**EXERCISE PROMPT:**
Return every entry exactly as written.

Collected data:

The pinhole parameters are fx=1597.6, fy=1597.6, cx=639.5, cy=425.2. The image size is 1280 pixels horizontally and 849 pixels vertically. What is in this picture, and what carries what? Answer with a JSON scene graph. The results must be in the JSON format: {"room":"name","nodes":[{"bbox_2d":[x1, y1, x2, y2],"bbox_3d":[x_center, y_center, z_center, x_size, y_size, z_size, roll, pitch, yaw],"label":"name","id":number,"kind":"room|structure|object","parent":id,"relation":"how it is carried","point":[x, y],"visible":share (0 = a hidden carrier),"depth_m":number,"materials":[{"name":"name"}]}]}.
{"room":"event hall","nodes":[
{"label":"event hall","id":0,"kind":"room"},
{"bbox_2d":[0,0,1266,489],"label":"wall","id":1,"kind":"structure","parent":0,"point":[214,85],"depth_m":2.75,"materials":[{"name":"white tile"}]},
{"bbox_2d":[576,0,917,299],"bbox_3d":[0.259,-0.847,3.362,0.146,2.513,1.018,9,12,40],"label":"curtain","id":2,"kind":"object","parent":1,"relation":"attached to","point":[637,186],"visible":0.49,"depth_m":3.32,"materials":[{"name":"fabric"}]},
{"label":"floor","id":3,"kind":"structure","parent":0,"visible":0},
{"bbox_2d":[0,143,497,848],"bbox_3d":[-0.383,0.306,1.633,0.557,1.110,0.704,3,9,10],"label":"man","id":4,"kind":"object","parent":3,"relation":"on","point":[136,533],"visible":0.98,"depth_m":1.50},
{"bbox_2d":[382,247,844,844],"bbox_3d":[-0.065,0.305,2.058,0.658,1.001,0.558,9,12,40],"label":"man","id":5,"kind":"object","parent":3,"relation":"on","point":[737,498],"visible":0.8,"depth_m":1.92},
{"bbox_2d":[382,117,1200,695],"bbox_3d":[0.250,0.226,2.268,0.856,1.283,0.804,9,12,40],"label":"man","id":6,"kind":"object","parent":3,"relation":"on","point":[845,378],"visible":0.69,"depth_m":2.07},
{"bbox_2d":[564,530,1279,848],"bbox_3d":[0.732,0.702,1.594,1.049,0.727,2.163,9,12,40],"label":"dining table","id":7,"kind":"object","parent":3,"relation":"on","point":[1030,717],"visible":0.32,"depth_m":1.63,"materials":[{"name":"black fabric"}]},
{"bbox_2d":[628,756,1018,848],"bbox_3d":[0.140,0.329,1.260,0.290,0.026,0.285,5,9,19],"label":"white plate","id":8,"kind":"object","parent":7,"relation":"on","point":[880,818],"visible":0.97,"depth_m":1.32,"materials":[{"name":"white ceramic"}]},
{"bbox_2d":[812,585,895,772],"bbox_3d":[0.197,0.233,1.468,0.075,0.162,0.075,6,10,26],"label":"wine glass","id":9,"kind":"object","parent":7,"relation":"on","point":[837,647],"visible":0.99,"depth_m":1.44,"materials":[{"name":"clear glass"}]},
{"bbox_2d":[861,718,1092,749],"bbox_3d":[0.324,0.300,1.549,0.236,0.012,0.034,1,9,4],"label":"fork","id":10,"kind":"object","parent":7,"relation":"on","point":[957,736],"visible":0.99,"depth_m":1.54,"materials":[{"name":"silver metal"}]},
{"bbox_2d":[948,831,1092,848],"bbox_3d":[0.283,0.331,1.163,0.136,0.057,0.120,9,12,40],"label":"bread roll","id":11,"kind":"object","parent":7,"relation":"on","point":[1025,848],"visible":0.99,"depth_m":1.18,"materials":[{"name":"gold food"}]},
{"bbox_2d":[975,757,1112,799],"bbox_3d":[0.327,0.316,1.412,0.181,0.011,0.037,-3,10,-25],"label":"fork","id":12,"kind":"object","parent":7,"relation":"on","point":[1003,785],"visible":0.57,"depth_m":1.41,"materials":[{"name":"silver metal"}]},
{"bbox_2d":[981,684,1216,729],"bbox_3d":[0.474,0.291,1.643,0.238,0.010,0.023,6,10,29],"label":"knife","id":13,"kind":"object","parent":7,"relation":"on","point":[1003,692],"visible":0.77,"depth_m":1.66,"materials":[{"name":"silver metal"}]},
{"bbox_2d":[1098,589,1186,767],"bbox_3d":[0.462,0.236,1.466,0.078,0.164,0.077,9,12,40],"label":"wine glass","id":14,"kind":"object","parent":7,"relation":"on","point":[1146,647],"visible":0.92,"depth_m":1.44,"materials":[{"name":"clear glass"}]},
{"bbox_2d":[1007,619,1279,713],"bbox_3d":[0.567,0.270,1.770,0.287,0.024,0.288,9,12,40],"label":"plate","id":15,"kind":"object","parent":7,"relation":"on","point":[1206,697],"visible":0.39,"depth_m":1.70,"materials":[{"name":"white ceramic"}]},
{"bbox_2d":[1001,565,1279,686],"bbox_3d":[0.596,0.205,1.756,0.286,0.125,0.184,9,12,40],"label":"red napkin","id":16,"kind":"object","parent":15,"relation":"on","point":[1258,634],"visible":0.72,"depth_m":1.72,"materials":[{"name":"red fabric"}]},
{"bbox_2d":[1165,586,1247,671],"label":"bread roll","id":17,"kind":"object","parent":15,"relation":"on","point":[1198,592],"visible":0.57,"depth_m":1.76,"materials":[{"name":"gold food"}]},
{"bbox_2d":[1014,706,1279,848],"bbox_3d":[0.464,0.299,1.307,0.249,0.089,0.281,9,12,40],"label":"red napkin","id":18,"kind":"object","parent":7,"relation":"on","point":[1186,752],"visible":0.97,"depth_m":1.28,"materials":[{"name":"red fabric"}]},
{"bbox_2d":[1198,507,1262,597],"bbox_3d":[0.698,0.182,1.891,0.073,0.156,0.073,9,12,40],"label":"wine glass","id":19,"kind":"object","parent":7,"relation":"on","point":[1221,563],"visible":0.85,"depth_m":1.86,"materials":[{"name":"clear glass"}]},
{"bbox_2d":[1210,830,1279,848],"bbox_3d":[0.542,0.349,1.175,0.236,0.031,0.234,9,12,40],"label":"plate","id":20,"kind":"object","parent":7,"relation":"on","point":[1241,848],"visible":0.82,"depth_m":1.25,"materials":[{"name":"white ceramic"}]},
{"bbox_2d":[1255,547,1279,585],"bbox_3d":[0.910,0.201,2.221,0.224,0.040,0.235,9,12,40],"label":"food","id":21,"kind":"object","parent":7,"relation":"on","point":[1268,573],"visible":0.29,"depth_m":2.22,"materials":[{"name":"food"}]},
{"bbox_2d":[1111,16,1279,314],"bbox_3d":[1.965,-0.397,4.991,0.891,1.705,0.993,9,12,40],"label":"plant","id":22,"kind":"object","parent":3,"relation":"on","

**ANSWER TO THIS EXERCISE:**
The pinhole parameters are fx=1597.6, fy=1597.6, cx=639.5, cy=425.2. The image size is 1280 pixels horizontally and 849 pixels vertically. What is in this picture, and what carries what? Answer with a JSON scene graph. The results must be in the JSON format: {"room":"name","nodes":[{"bbox_2d":[x1, y1, x2, y2],"bbox_3d":[x_center, y_center, z_center, x_size, y_size, z_size, roll, pitch, yaw],"label":"name","id":number,"kind":"room|structure|object","parent":id,"relation":"how it is carried","point":[x, y],"visible":share (0 = a hidden carrier),"depth_m":number,"materials":[{"name":"name"}]}]}.
{"room":"event hall","nodes":[
{"label":"event hall","id":0,"kind":"room"},
{"bbox_2d":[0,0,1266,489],"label":"wall","id":1,"kind":"structure","parent":0,"point":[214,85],"depth_m":2.75,"materials":[{"name":"white tile"}]},
{"bbox_2d":[576,0,917,299],"bbox_3d":[0.259,-0.847,3.362,0.146,2.513,1.018,9,12,40],"label":"curtain","id":2,"kind":"object","parent":1,"relation":"attached to","point":[637,186],"visible":0.49,"depth_m":3.32,"materials":[{"name":"fabric"}]},
{"label":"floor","id":3,"kind":"structure","parent":0,"visible":0},
{"bbox_2d":[0,143,497,848],"bbox_3d":[-0.383,0.306,1.633,0.557,1.110,0.704,3,9,10],"label":"man","id":4,"kind":"object","parent":3,"relation":"on","point":[136,533],"visible":0.98,"depth_m":1.50},
{"bbox_2d":[382,247,844,844],"bbox_3d":[-0.065,0.305,2.058,0.658,1.001,0.558,9,12,40],"label":"man","id":5,"kind":"object","parent":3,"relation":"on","point":[737,498],"visible":0.8,"depth_m":1.92},
{"bbox_2d":[382,117,1200,695],"bbox_3d":[0.250,0.226,2.268,0.856,1.283,0.804,9,12,40],"label":"man","id":6,"kind":"object","parent":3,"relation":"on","point":[845,378],"visible":0.69,"depth_m":2.07},
{"bbox_2d":[564,530,1279,848],"bbox_3d":[0.732,0.702,1.594,1.049,0.727,2.163,9,12,40],"label":"dining table","id":7,"kind":"object","parent":3,"relation":"on","point":[1030,717],"visible":0.32,"depth_m":1.63,"materials":[{"name":"black fabric"}]},
{"bbox_2d":[628,756,1018,848],"bbox_3d":[0.140,0.329,1.260,0.290,0.026,0.285,5,9,19],"label":"white plate","id":8,"kind":"object","parent":7,"relation":"on","point":[880,818],"visible":0.97,"depth_m":1.32,"materials":[{"name":"white ceramic"}]},
{"bbox_2d":[812,585,895,772],"bbox_3d":[0.197,0.233,1.468,0.075,0.162,0.075,6,10,26],"label":"wine glass","id":9,"kind":"object","parent":7,"relation":"on","point":[837,647],"visible":0.99,"depth_m":1.44,"materials":[{"name":"clear glass"}]},
{"bbox_2d":[861,718,1092,749],"bbox_3d":[0.324,0.300,1.549,0.236,0.012,0.034,1,9,4],"label":"fork","id":10,"kind":"object","parent":7,"relation":"on","point":[957,736],"visible":0.99,"depth_m":1.54,"materials":[{"name":"silver metal"}]},
{"bbox_2d":[948,831,1092,848],"bbox_3d":[0.283,0.331,1.163,0.136,0.057,0.120,9,12,40],"label":"bread roll","id":11,"kind":"object","parent":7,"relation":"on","point":[1025,848],"visible":0.99,"depth_m":1.18,"materials":[{"name":"gold food"}]},
{"bbox_2d":[975,757,1112,799],"bbox_3d":[0.327,0.316,1.412,0.181,0.011,0.037,-3,10,-25],"label":"fork","id":12,"kind":"object","parent":7,"relation":"on","point":[1003,785],"visible":0.57,"depth_m":1.41,"materials":[{"name":"silver metal"}]},
{"bbox_2d":[981,684,1216,729],"bbox_3d":[0.474,0.291,1.643,0.238,0.010,0.023,6,10,29],"label":"knife","id":13,"kind":"object","parent":7,"relation":"on","point":[1003,692],"visible":0.77,"depth_m":1.66,"materials":[{"name":"silver metal"}]},
{"bbox_2d":[1098,589,1186,767],"bbox_3d":[0.462,0.236,1.466,0.078,0.164,0.077,9,12,40],"label":"wine glass","id":14,"kind":"object","parent":7,"relation":"on","point":[1146,647],"visible":0.92,"depth_m":1.44,"materials":[{"name":"clear glass"}]},
{"bbox_2d":[1007,619,1279,713],"bbox_3d":[0.567,0.270,1.770,0.287,0.024,0.288,9,12,40],"label":"plate","id":15,"kind":"object","parent":7,"relation":"on","point":[1206,697],"visible":0.39,"depth_m":1.70,"materials":[{"name":"white ceramic"}]},
{"bbox_2d":[1001,565,1279,686],"bbox_3d":[0.596,0.205,1.756,0.286,0.125,0.184,9,12,40],"label":"red napkin","id":16,"kind":"object","parent":15,"relation":"on","point":[1258,634],"visible":0.72,"depth_m":1.72,"materials":[{"name":"red fabric"}]},
{"bbox_2d":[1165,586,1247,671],"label":"bread roll","id":17,"kind":"object","parent":15,"relation":"on","point":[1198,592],"visible":0.57,"depth_m":1.76,"materials":[{"name":"gold food"}]},
{"bbox_2d":[1014,706,1279,848],"bbox_3d":[0.464,0.299,1.307,0.249,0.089,0.281,9,12,40],"label":"red napkin","id":18,"kind":"object","parent":7,"relation":"on","point":[1186,752],"visible":0.97,"depth_m":1.28,"materials":[{"name":"red fabric"}]},
{"bbox_2d":[1198,507,1262,597],"bbox_3d":[0.698,0.182,1.891,0.073,0.156,0.073,9,12,40],"label":"wine glass","id":19,"kind":"object","parent":7,"relation":"on","point":[1221,563],"visible":0.85,"depth_m":1.86,"materials":[{"name":"clear glass"}]},
{"bbox_2d":[1210,830,1279,848],"bbox_3d":[0.542,0.349,1.175,0.236,0.031,0.234,9,12,40],"label":"plate","id":20,"kind":"object","parent":7,"relation":"on","point":[1241,848],"visible":0.82,"depth_m":1.25,"materials":[{"name":"white ceramic"}]},
{"bbox_2d":[1255,547,1279,585],"bbox_3d":[0.910,0.201,2.221,0.224,0.040,0.235,9,12,40],"label":"food","id":21,"kind":"object","parent":7,"relation":"on","point":[1268,573],"visible":0.29,"depth_m":2.22,"materials":[{"name":"food"}]},
{"bbox_2d":[1111,16,1279,314],"bbox_3d":[1.965,-0.397,4.991,0.891,1.705,0.993,9,12,40],"label":"plant","id":22,"kind":"object","parent":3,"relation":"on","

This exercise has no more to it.